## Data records
★ ★ ★ ★

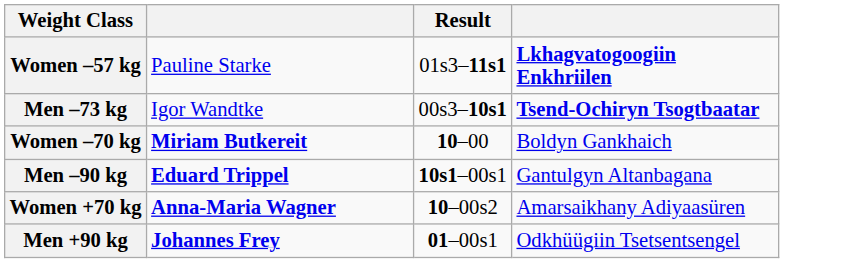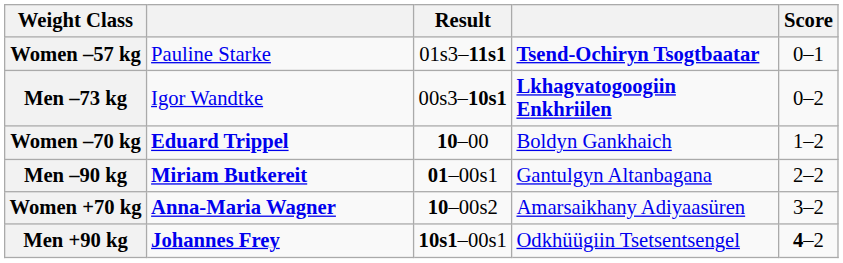+ column: Score | 0–1 | 0–2 | 1–2 | 2–2 | 3–2 | 4–2
Women –57 kg | column 4: Lkhagvatogoogiin Enkhriilen -> Tsend-Ochiryn Tsogtbaatar
Men –73 kg | column 4: Tsend-Ochiryn Tsogtbaatar -> Lkhagvatogoogiin Enkhriilen
Women –70 kg | column 2: Miriam Butkereit -> Eduard Trippel
Men –90 kg | column 2: Eduard Trippel -> Miriam Butkereit
Men –90 kg | Result: 10s1–00s1 -> 01–00s1
Men +90 kg | Result: 01–00s1 -> 10s1–00s1
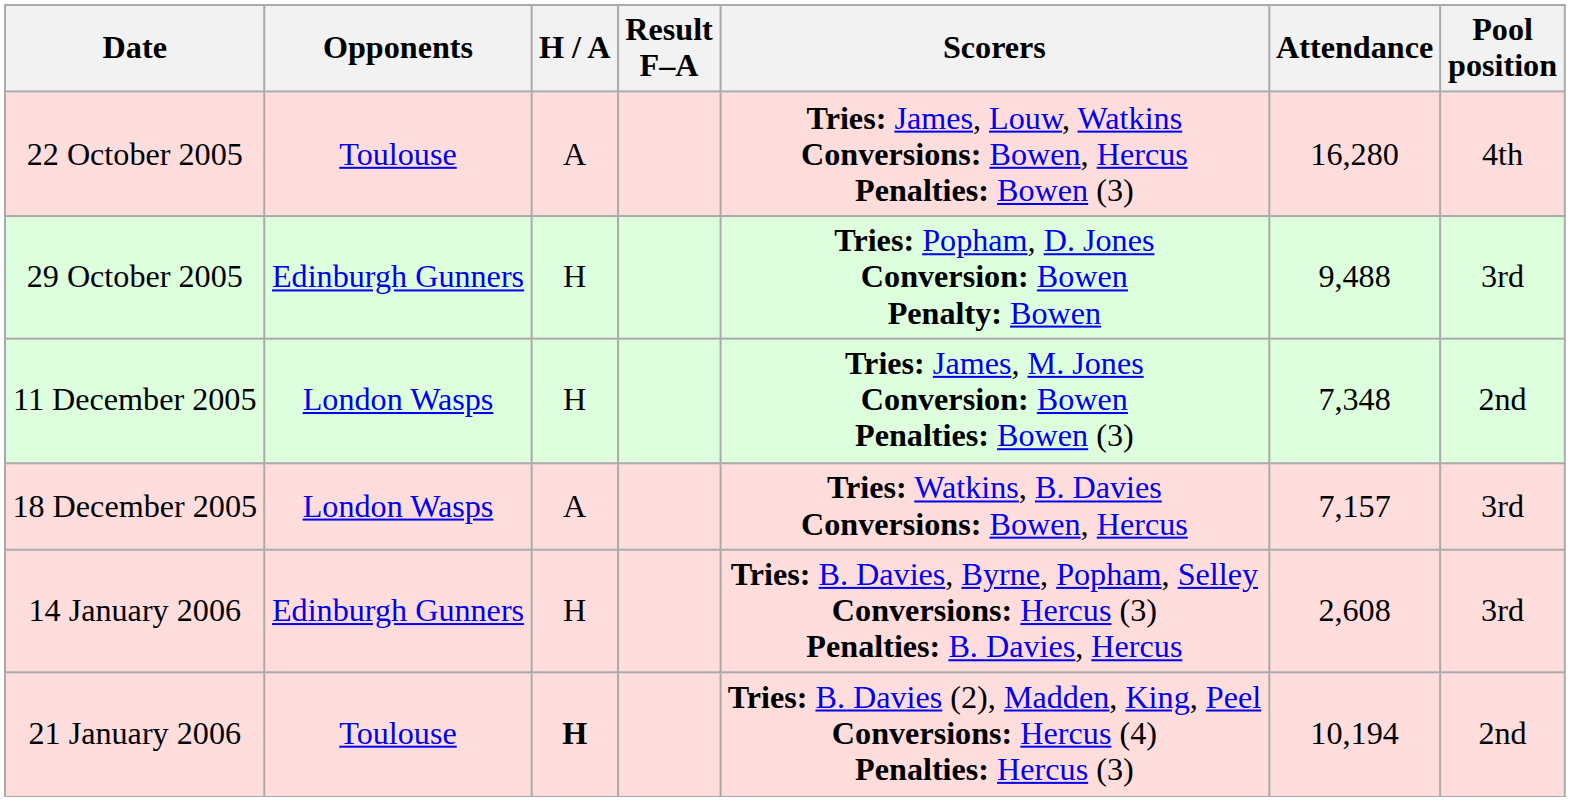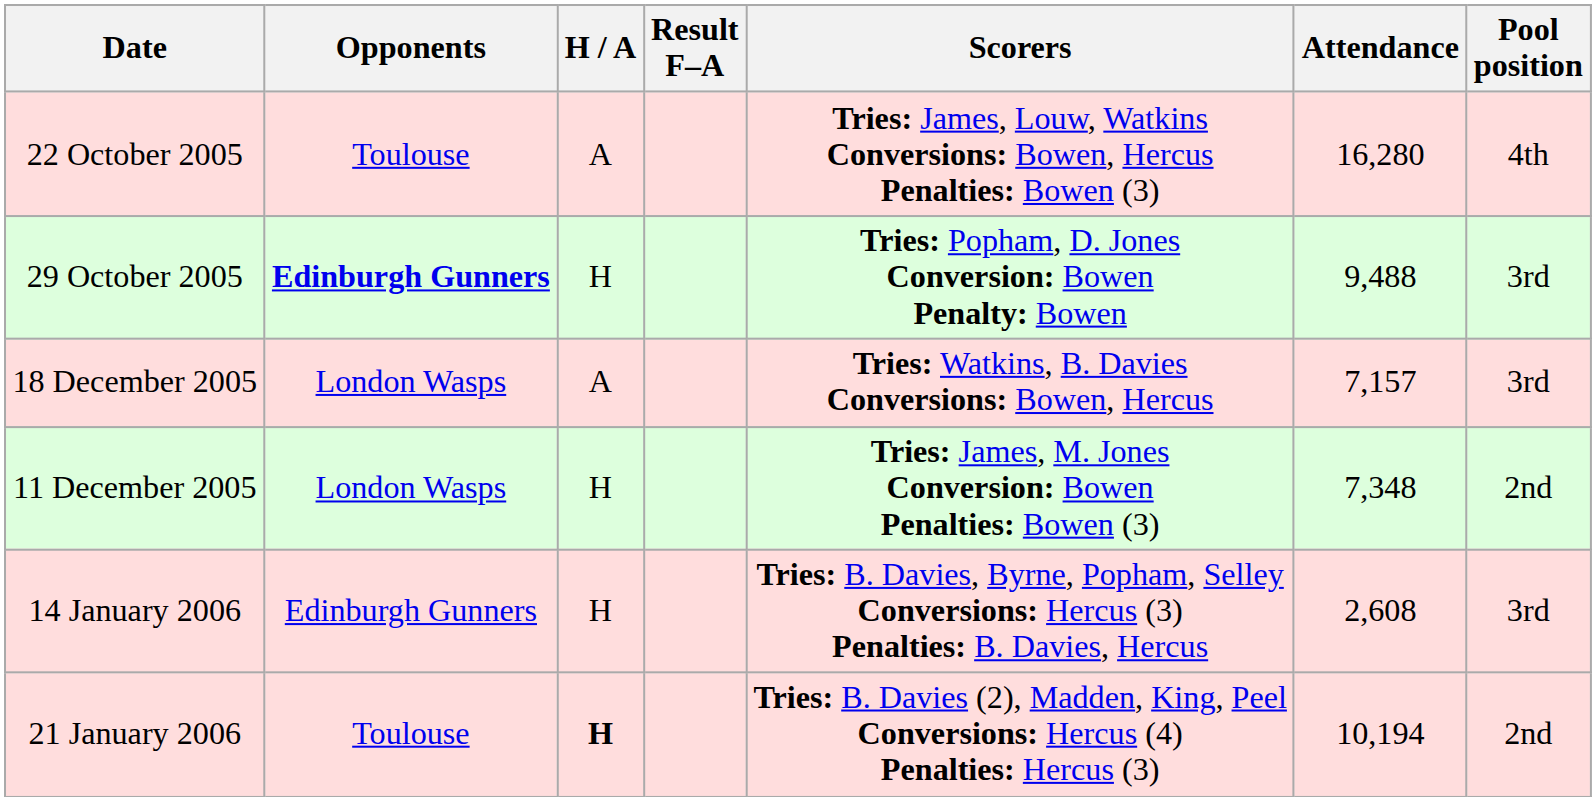29 October 2005 | Opponents: normal -> bold
rows swapped: 11 December 2005 <-> 18 December 2005
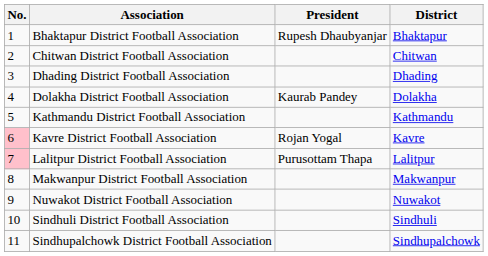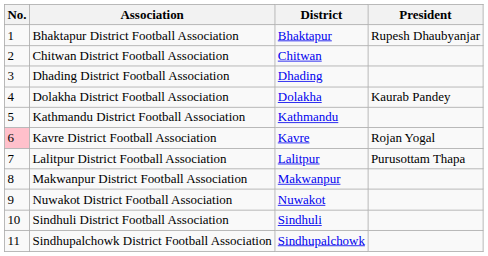columns swapped: District <-> President
Lalitpur District Football Association | No.: pink background -> no background
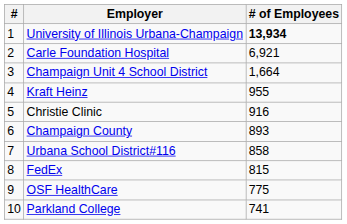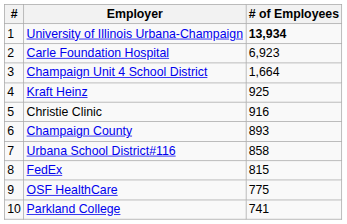Carle Foundation Hospital | # of Employees: 6,921 -> 6,923
Kraft Heinz | # of Employees: 955 -> 925
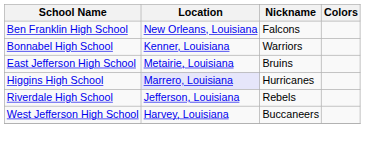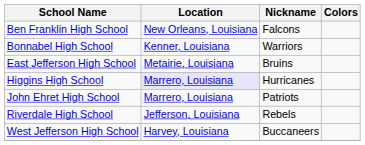+ row: John Ehret High School | Marrero, Louisiana | Patriots
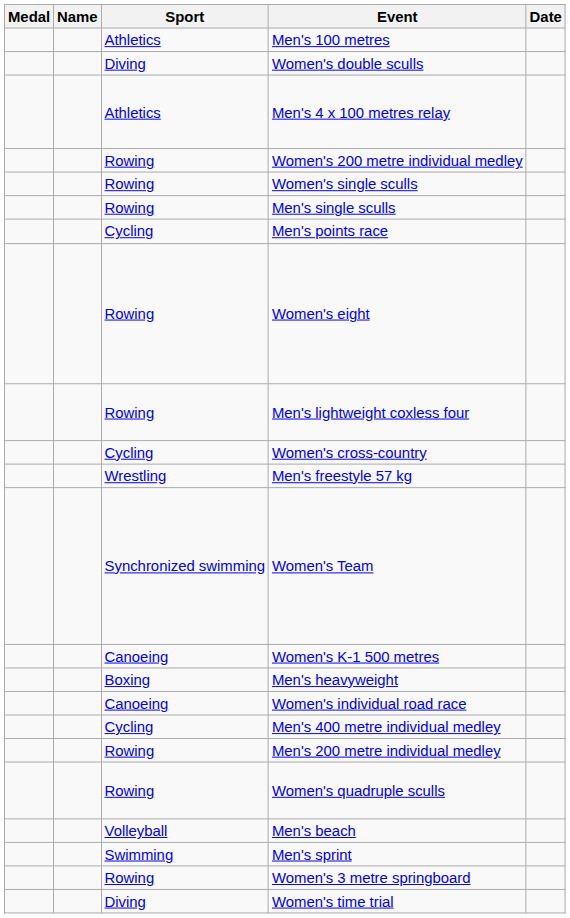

★ ★ ★ ★

## Set exercise
Rewrite the lines above as a JSON list of strings, with one string for each line. Leave the pictures out and skip any blank lines.

## Solution to the problem
[
  "+ column: Score | 0–1 | 0–2 | 1–2 | 2–2 | 3–2 | 4–2",
  "Women –57 kg | column 4: Lkhagvatogoogiin Enkhriilen -> Tsend-Ochiryn Tsogtbaatar",
  "Men –73 kg | column 4: Tsend-Ochiryn Tsogtbaatar -> Lkhagvatogoogiin Enkhriilen",
  "Women –70 kg | column 2: Miriam Butkereit -> Eduard Trippel",
  "Men –90 kg | column 2: Eduard Trippel -> Miriam Butkereit",
  "Men –90 kg | Result: 10s1–00s1 -> 01–00s1",
  "Men +90 kg | Result: 01–00s1 -> 10s1–00s1",
  "29 October 2005 | Opponents: normal -> bold",
  "rows swapped: 11 December 2005 <-> 18 December 2005",
  "columns swapped: District <-> President",
  "Lalitpur District Football Association | No.: pink background -> no background",
  "Carle Foundation Hospital | # of Employees: 6,921 -> 6,923",
  "Kraft Heinz | # of Employees: 955 -> 925",
  "+ row: John Ehret High School | Marrero, Louisiana | Patriots"
]